* Information supplied
>>>>>
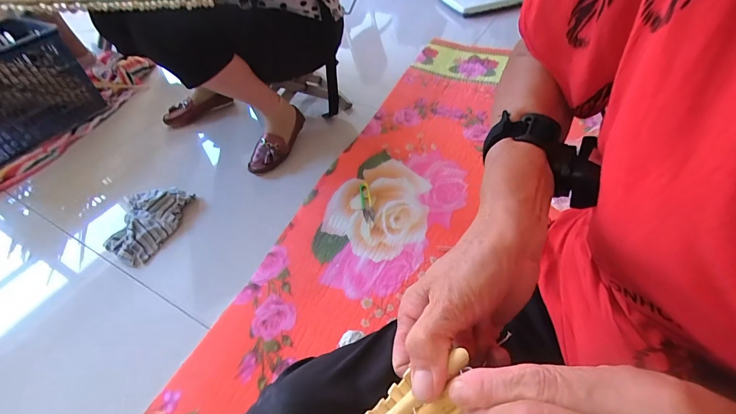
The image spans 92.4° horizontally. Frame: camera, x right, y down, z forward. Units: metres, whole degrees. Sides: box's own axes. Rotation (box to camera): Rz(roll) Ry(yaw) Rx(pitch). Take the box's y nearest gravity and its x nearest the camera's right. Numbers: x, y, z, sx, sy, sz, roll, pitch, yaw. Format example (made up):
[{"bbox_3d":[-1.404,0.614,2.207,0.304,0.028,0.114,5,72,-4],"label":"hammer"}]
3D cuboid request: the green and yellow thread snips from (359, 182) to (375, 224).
[{"bbox_3d":[-0.003,-0.013,0.847,0.027,0.016,0.119,-8,49,-3],"label":"green and yellow thread snips"}]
<<<<<
* Assignment
Top to bottom, retype the listing exactly but drop every picture.

* Exercise response
The image spans 92.4° horizontally. Frame: camera, x right, y down, z forward. Units: metres, whole degrees. Sides: box's own axes. Rotation (box to camera): Rz(roll) Ry(yaw) Rx(pitch). Take the box's y nearest gravity and its x nearest the camera's right. Numbers: x, y, z, sx, sy, sz, roll, pitch, yaw. Format example (made up):
[{"bbox_3d":[-1.404,0.614,2.207,0.304,0.028,0.114,5,72,-4],"label":"hammer"}]
3D cuboid request: the green and yellow thread snips from (359, 182) to (375, 224).
[{"bbox_3d":[-0.003,-0.013,0.847,0.027,0.016,0.119,-8,49,-3],"label":"green and yellow thread snips"}]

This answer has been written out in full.